Autor

Jorge Faustino

Data: 21/12/2018

VAR: Um novo critério

Na passada semana terminei o meu artigo de opinião neste espaço da seguinte forma: “Portanto, senhores comentadores, jornalistas, treinadores, dirigentes e, tristemente, alguns ex-árbitros, vamos recordar e ter presente que o videoárbitro só pode intervir em lances de penálti, golos, expulsões e troca de identidade de jogadores em situações em que as imagens televisivas demonstrem clara e inequivocamente (sem margem para qualquer discussão) que a decisão inicial do árbitro foi errada.”. À luz daquilo que foram as intervenções dos videoárbitro nesta jornada, reconheço que me terei precipitado…

O choque entre o guarda-redes Marco Rocha e Herrera no interior da área do Santa Clara foi uma situação de clara e óbvia infração do guarda-redes que justificasse assinalar um pontapé de penálti favorável ao FC Porto? Não me parece.

No mesmo jogo, a possível falta de Soares sobre defensor do Santa Clara, na jogada que resultou em golo para o FC Porto, era uma situação clara e óbvia? Também não me parece.

No Sporting – Nacional, o choque de cabeças entre Júlio César e Diaby no interior da área do Nacional foi uma situação de clara infracção do defensor que justificasse que o VAR tenha chamado o árbitro para alterar a decisão de nada assinalar? Não.

E ainda nesse jogo, a situação em que o defesa do Nacional, Felipe, tentou jogar a bola e acertou com o calcanhar na cabeça de Bas Dost foi uma falta tão claramente grosseira ou violenta que justificasse a mudança de cartão amarelo para vermelho? Novamente, não me parece.
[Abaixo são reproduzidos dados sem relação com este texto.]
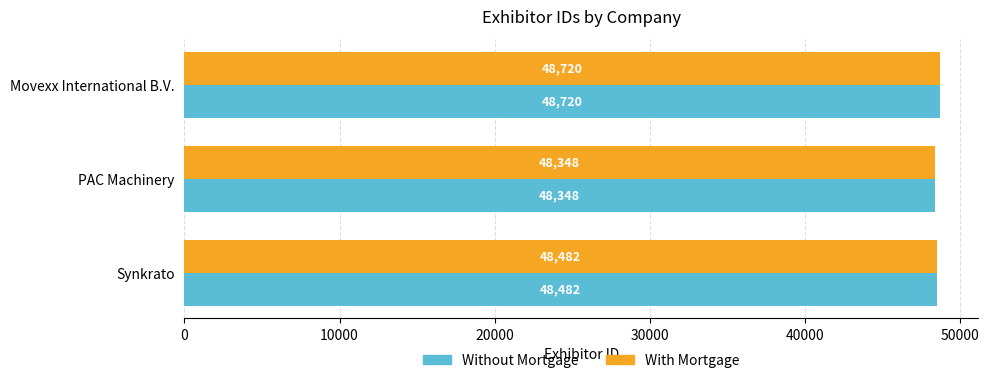

Count the number of data series in this chart.

2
Os lances que acima apresentei vão totalmente contra aquilo que na passada semana defendi e que vinha sendo aplicado até ao momento. Nos lances descritos, os videoárbitros dos respetivos jogos não terão chamado o árbitro por terem identificado um erro claro e óbvio, mas sim porque terão detectado um lance com elevado grau de dúvida. E aqui está a mudança de paradigma. O que vimos esta jornada faz parecer (não temos nenhuma comunicação formal que o garanta) que o critério de intervenção dos VARs terá sido alargado do “erro claro e óbvio” para a “suspeita de erro”.

A vantagem deste alargar de intervenção do VAR reside no facto de que os árbitros, passando a ser mais vezes chamados ao monitor, poderão assumir ou alterar as suas decisões iniciais com mais fundamento do que até aqui. A principal desvantagem, está relacionada com o facto de que alargando a intervenção do VAR, estamos a dar possibilidade que se questione, em mais situações, o porquê da não intervenção do mesmo. O verdadeiro futebol pode beneficiar da vantagem. A desvantagem que mencionei vai servir para dar audiências às guerras do “eles são beneficiados e nós prejudicados”… mas isso não é futebol.